Peut-être parce que j’ai grandi de l’autre côté de la 30, en banlieue éloignée de Montréal (dans la maison sur la photo ci-haut), je trouve qu’on ne parle pas assez et souvent mal de la banlieue. Force est de constater que l’essentiel de l’innovation urbaine porte sur les quartiers centraux. Économie du partage, ruelles vertes, aménagements transitoires: presque toute l’énergie créative se concentre sur les mêmes secteurs, où vivent souvent ceux qui s’intéressent à la qualité des milieux de vie, d’ailleurs.
La banlieue est largement abandonnée par ceux qui réfléchissent au futur de notre société. Du côté de la recherche académique, il y eut un temps le Groupe interdisciplinaire de recherche sur les banlieues, mais ses objets d’étude s’en sont éloignés depuis quelque temps. Je le vois aussi dans les CV que je reçois: tous les étudiants en urbanisme ont fait leur mémoire de maîtrise sur la démocratie participative dans les quartiers centraux montréalais, sur l’aménagement de pistes cyclables, sur la biodiversité urbaine, etc.
Ces sujets et beaucoup d’autres sont pertinents, bien sûr. Mais les quartiers « centraux » comptent peut-être pour 20% de la région de Québec et 25% de celle de Montréal, soit moins de 15% de la population québécoise. Un autre 25% habite en dehors des six grandes régions urbaines (Montréal, Québec, Gatineau, Sherbrooke, Saguenay, Trois-Rivières). Au pourtour des grandes et des moyennes villes, restent donc quelque 50% de Québécoises et Québécois qui peuvent dire qu’ils vivent en banlieue. Environ la moitié de la population québécoise!
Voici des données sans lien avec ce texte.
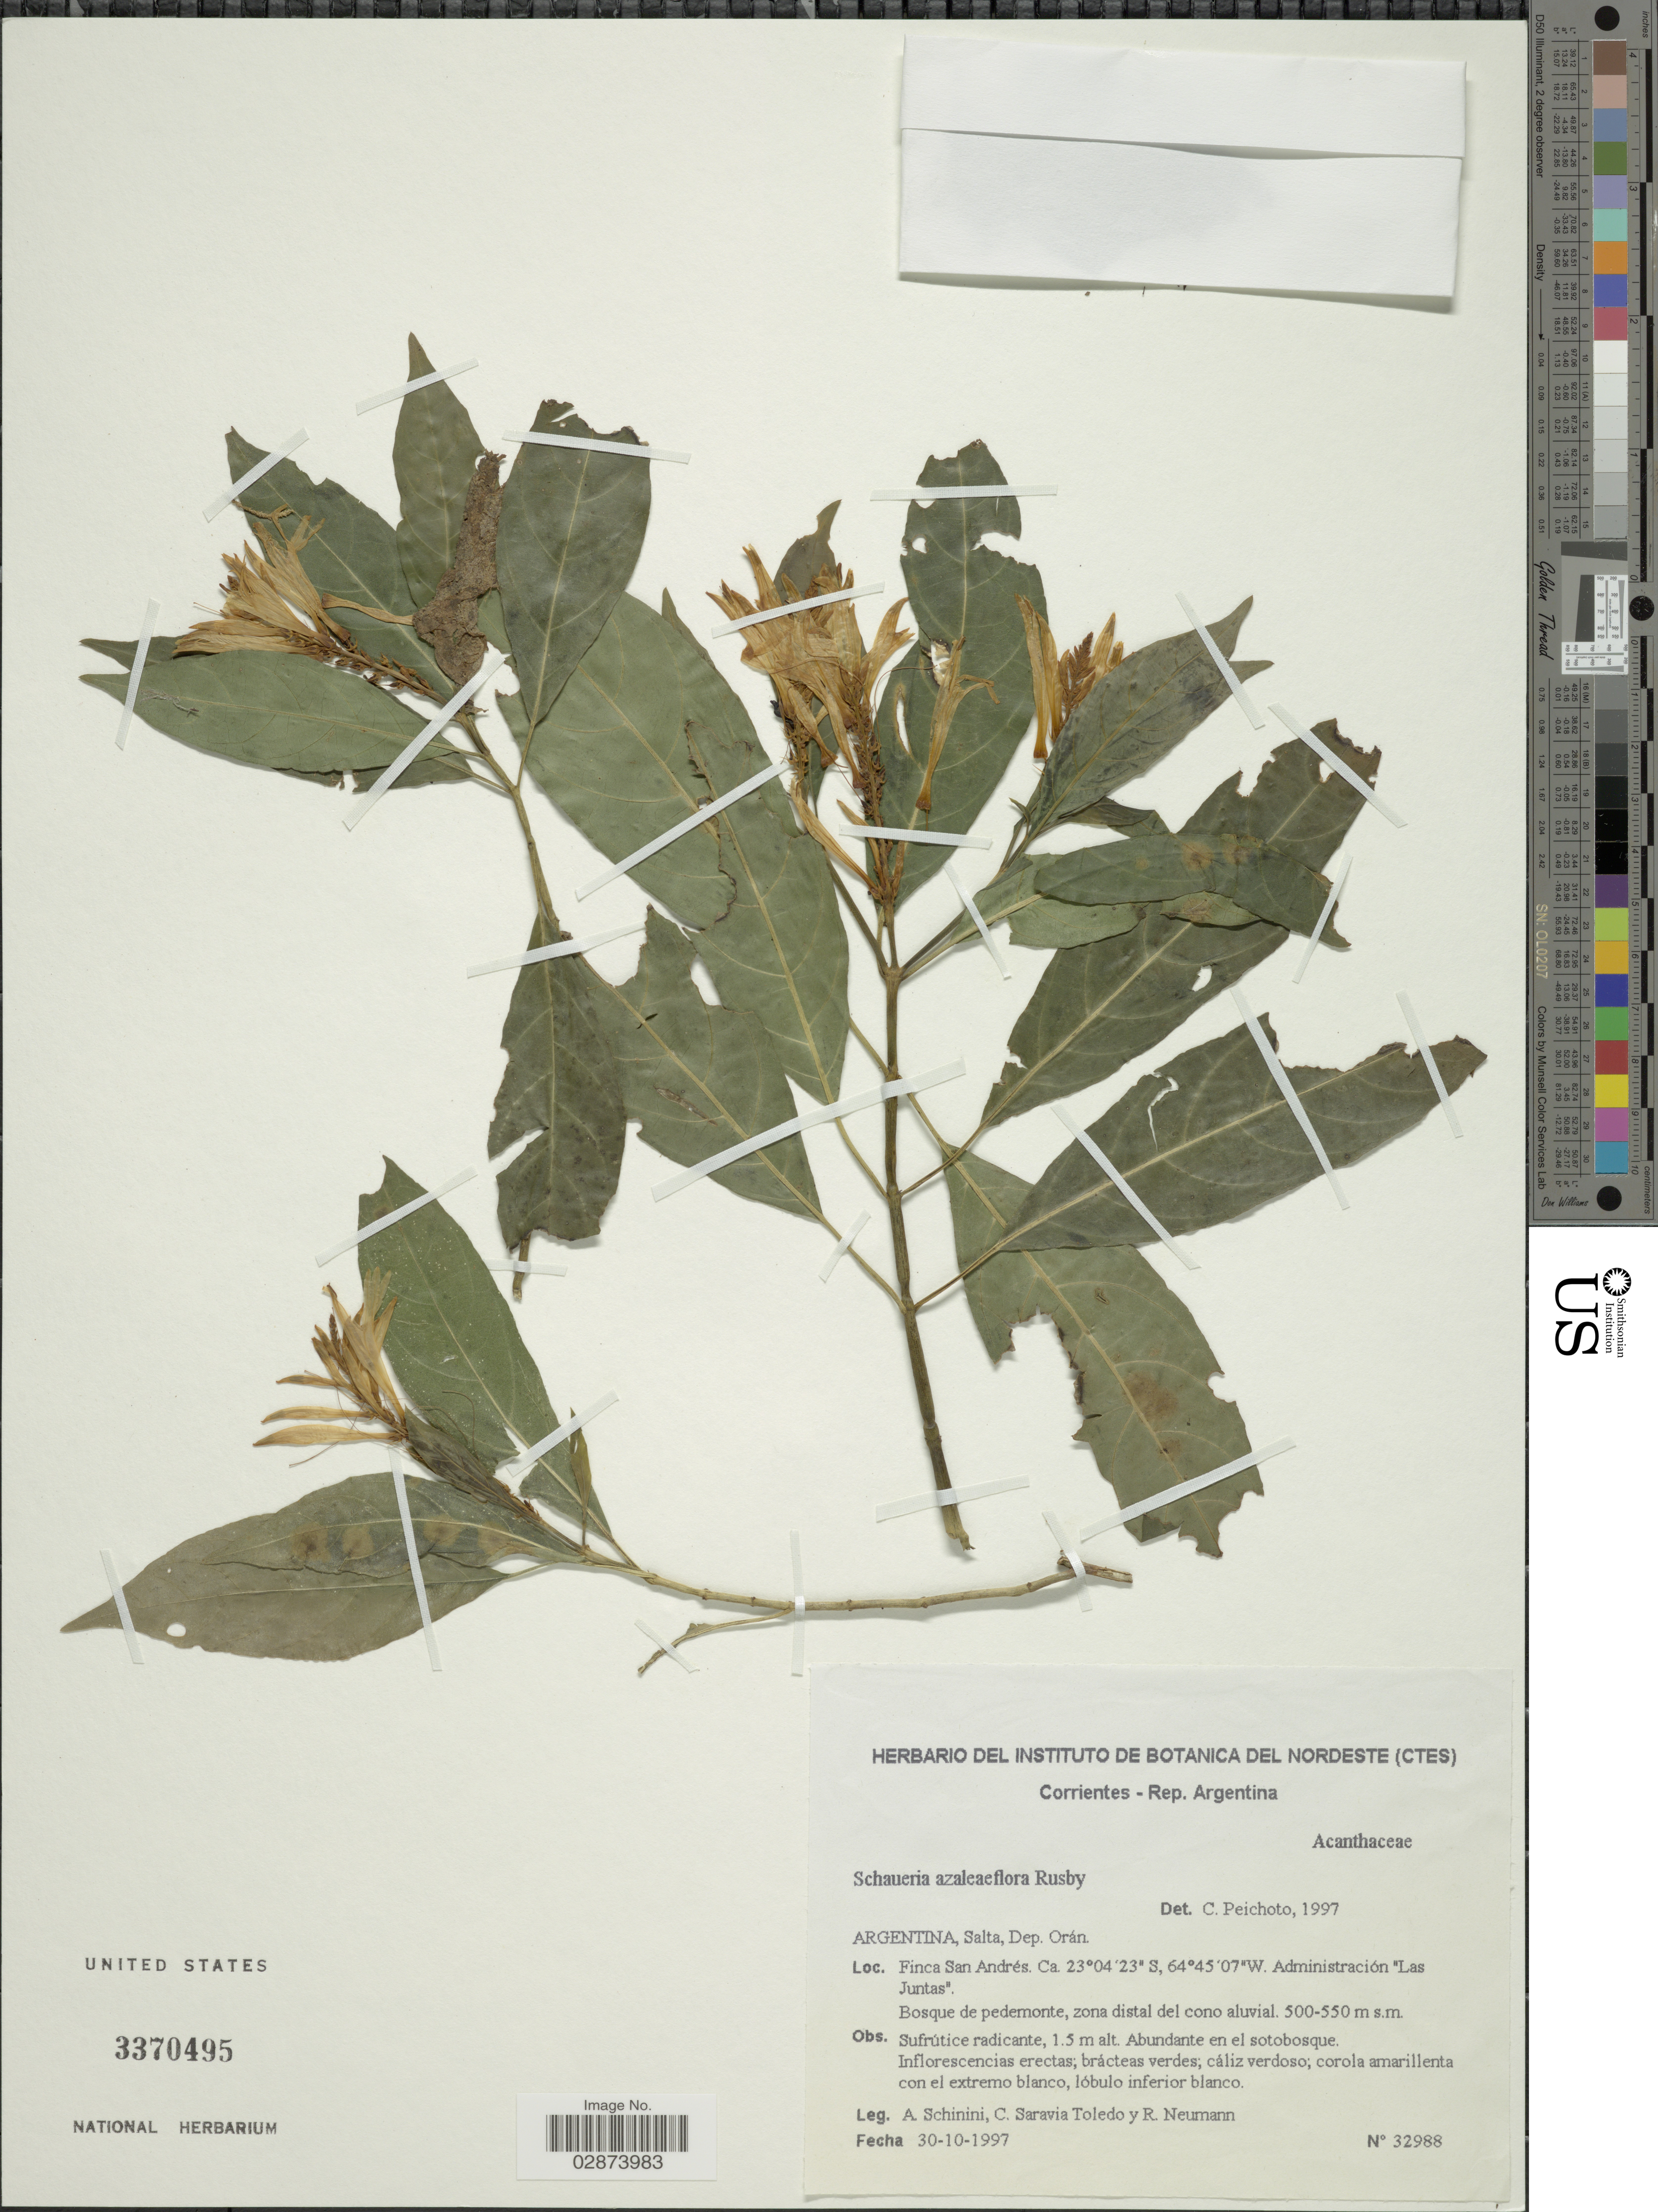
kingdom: Plantae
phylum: Tracheophyta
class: Magnoliopsida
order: Lamiales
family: Acanthaceae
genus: Schaueria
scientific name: Schaueria azaleiflora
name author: Rusby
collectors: A. Schinini, C. Saravia T. & R. Neumann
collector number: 32988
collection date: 1997-10-30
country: Argentina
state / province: Salta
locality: Dep. Orán. Finca San Andrés. Administración "Las Juntas".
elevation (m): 500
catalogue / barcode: US 3370495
Où sont la réflexion, la recherche, les initiatives pour s’occuper de cette banlieue autrement que pour fustiger le mode de vie de ses habitants et ses conséquences économiques et environnementales?
C’est d’autant plus important que la réalité de la banlieue est changeante. On y trouve de nouvelles poches de pauvreté, mais aussi de plus en plus d’emplois. Des déserts alimentaires, et des power centers qui drainent les commerces de proximité hors des cœurs historiques urbains et villageois. Une offre de loisir en croissance, mais difficile d’accès pour qui n’a pas de voiture. Des familles, et beaucoup de ménages vieillissants, donc des besoins très variés en services, en habitation, etc. La banlieue est un fantastique creuset pour changer le monde.
Au vu des impacts de l’étalement urbain, c’est sur la banlieue que devrait se concentrer une bonne part de notre intelligence collective.
Nous sommes fiers, à Vivre en Ville, et malgré notre nom (!), de travailler avec plusieurs villes de banlieue proactives. Nous avons dédié à la banlieue plusieurs publications majeures, des vidéos, et organisé, dès 2013, le colloque La banlieue en transformation. Bien sûr, plusieurs firmes tentent d’innover à travers leurs mandats avec les villes des couronnes de banlieue, et il y a Arpent, qui œuvre en faveur de leur densification douce, mais nous commençons à nous sentir un peu seuls à faire de la banlieue un sujet d’étude, d’innovation et de transformation majeure.
S’intéresser à la banlieue ne veut pas dire accepter les conséquences de son étalement et de son éparpillement. Son impact environnemental et économique est d’ailleurs un des arguments pour mieux s’en occuper. En ce début 2020, nous proposons un programme en trois points.
1. D’abord, il faut continuer d’oser dire et assumer que la banlieue doit cesser de croître en s’étalant. À ce chapitre, l’année a très mal commencé. Alors qu’un rapport de la CMM nous informe que la banlieue dévore maintenant la banlieue, le gouvernement ne semble pas vouloir prendre le taureau par les cornes, en acceptant récemment un schéma d’aménagement comme celui de la MRC de Montcalm.
2. Ensuite, nous devons appuyer l’évolution de la banlieue. Pour revitaliser les anciennes strips commerciales et densifier intelligemment les quartiers de bungalows vieillissants, il faudra un soutien massif de l’État. Vivre en Ville propose des fonds dédiés qui pourraient s’inscrire dans un Fonds en aménagement et urbanisme durables doté d’une enveloppe de 100 millions par année, une de nos propositions au gouvernement dans le cadre du Plan d’électrification et de changements climatiques.
3. Enfin, le plus important est un changement d’attitude: il va falloir cesser d’ignorer et de mépriser la banlieue. La moitié d’entre nous y vivons: nous ne pouvons pas nous laisser tomber.
C’est en banlieue que nous allons réussir ou échouer la nécessaire transition vers une société sobre, résiliente et équitable. Pour cela, il va falloir l’aimer un peu. Peut-être pas pour tout ce qu’elle est en ce moment, mais pour tout ce qu’elle peut devenir.